Ici Modesta. Son nom est celui l’héroïne, Modesta, du roman L’art de la joie de l’écrivaine italienne Goliarda Sapienza éditée à titre posthume à la fin des années 90. Elle partage avec elle son goût de la transgression et surtout celui de la liberté. Née le 1er janvier 1900 en Sicile sur les pentes de l’Etna, ce personnage fictionnel du siècle dernier n’en a pas moins les idées bien enracinées dans la réalité contemporaine.
L’Etna qui l’a vue naître est un volcan encore actif. À chacune de ses colères, il réinvente le paysage et remodèle de nouvelles perspectives qui s’en dégagent. Soudainement et sans avertissements, tout peut se mettre à bouillonner, cracher, jaillir et exploser. Comme nos émotions dont – animés d’un sentiment de révolte – nous n’arrivons plus à maîtriser les impacts
Dans l’Etna d’Ici Modesta, on avance en suivant une ligne de crête, dans un équilibre précaire. Tout peut basculer, à tout moment. La joie de s’opposer à la souffrance et à la violence qu’elle engendre. Cette violence nous apparaît, non pas contenue, mais plutôt refoulée et intériorisée, sous-jacente
« Etna c’est avaler la violence du monde et la retourner contre nous »

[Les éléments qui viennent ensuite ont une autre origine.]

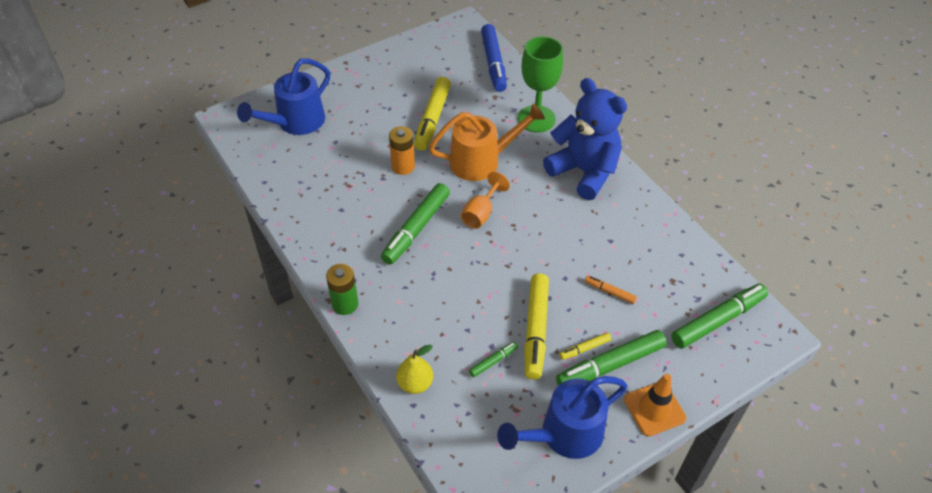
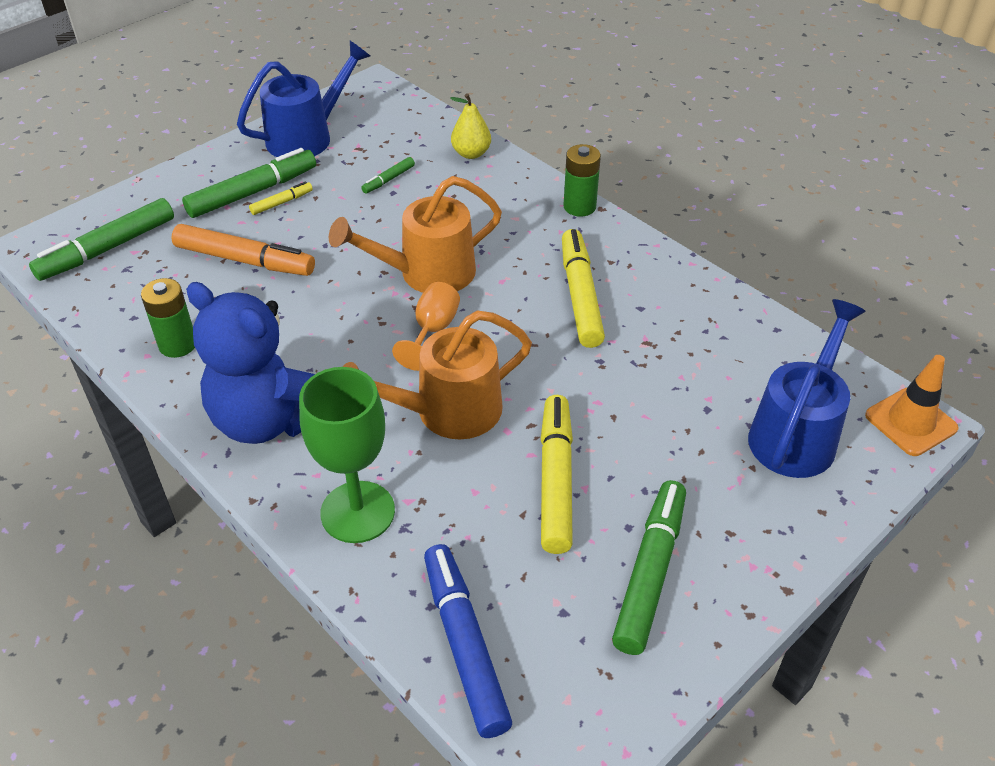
camera: 170 degrees right, 5 degrees down
green marker [381,183,450,265] -> green marker moved to [612,480,686,655]
orange battery [389,126,415,175] -> none
yellow marker [524,273,549,379] -> yellow marker moved to [562,229,605,348]
orange marker [585,276,637,304] -> orange marker [172,224,315,276], size x2.10
orange traffic cone [624,374,686,436] -> orange traffic cone moved to [865,355,959,456]
none -> green battery [141,278,195,358]
none -> orange watering can [329,176,502,293]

Dans le magma des réminiscences, Ici Modesta s’enfonce profondément dans les scories de nos âmes sensibles et tourmentées. Dès les premiers instants de la chanson, les mots se prennent dans les filets de nos pensées. Une poésie authentique et frontale. Un phrasé changeant, protéiforme, mais toujours présent. Passant de la douceur des parties chantées et mélodiques à une brutalité dans laquelle une hargne autotunée prend corps. Une hargne animée par les kicks gabber qui résonnent en nous tels les battements d’un cœur pris de tachycardie. Cette tectonique musicale – orchestrée par Kelyboy et Maxime Jerry Fraisse – nous fait passer en quelques mesures d’une rudesse PNL aux envolées vacillantes à la Fishbach. Des grimaces aux sourires, d’un élan de joie à un cri de douleur.
« Que faire de la violence, maintenant qu’on la croit – Sur les joues de mes sœurs, y’a la lave d’Etna »
L’Etna mis en images par Caroline Benetti joue avec ces oppositions. L’enthousiasme impulsé par la lumière du jour sombre, la nuit venue, dans une douloureuse et insidieuse torpeur. La prairie verdoyante – végétale – dans laquelle on se prélassait et se blottissait fait place aux arêtes abrasives – minérales – des roches qui entravent aussi bien nos mouvements que nos sentiments.
« J’ai des méchants dans le corps »
Ici Modesta nous l’annonçait déjà dans Soleil Rouge. Un état de conscience qui se matérialise par une fuite, une course effrénée qui exhorte à nos combats introspectifs. Tout s’accélère en suivant le crescendo de la partition musicale. Les regards s’échangent et s’accrochent. Les reproches fusent. Les gestes deviennent impulsifs. La violence surgit. Les pierres s’envolent et retombent. Une confrontation au caractère exutoire qui se vit telle qu’une lutte contre nos démons intérieurs. À l’espoir, alors, de se tapir derrière nos colères et d’en prendre le dessus.
L’Etna, est un titre tellurique qui annonce le premier EP d’Ici Modesta – Des trucs dans le ciel – composé de cinq titres entiers et implacables. Sa sortie est programmée pour le 24 novembre 2023.